- **To-do item**
The response should be the records below, repeated exactly, with each picture left out.

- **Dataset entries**
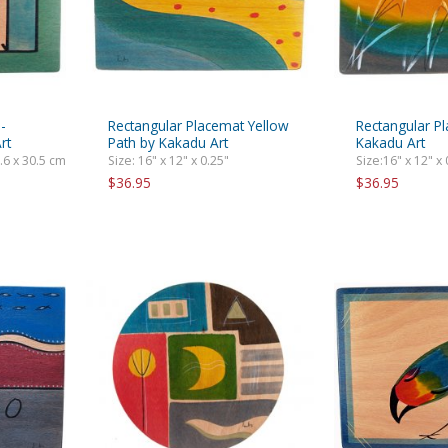
-
Rectangular Placemat Yellow
Rectangular P
rt
Path by Kakadu Art
Kakadu Art
0.6 x 30.5 cm
Size: 16" x 12" x 0.25"
Size:16" x 12" x 
$36.95
$36.95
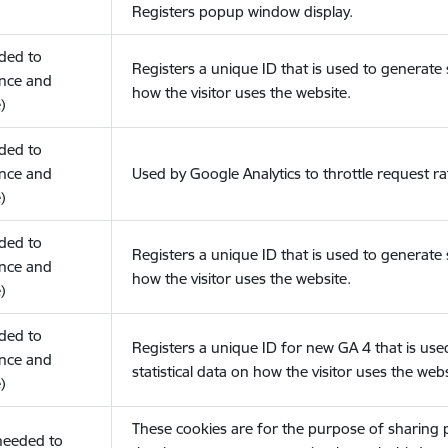
Registers popup window display.
eded to
Registers a unique ID that is used to generate s
nce and
how the visitor uses the website.
)
eded to
nce and
Used by Google Analytics to throttle request ra
)
eded to
Registers a unique ID that is used to generate s
nce and
how the visitor uses the website.
)
eded to
Registers a unique ID for new GA 4 that is use
nce and
statistical data on how the visitor uses the webs
)
These cookies are for the purpose of sharing
(needed to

- **Answer to this task**
-
Rectangular Placemat Yellow
Rectangular P
rt
Path by Kakadu Art
Kakadu Art
0.6 x 30.5 cm
Size: 16" x 12" x 0.25"
Size:16" x 12" x 
$36.95
$36.95
Registers popup window display.
eded to
Registers a unique ID that is used to generate s
nce and
how the visitor uses the website.
)
eded to
nce and
Used by Google Analytics to throttle request ra
)
eded to
Registers a unique ID that is used to generate s
nce and
how the visitor uses the website.
)
eded to
Registers a unique ID for new GA 4 that is use
nce and
statistical data on how the visitor uses the webs
)
These cookies are for the purpose of sharing
(needed to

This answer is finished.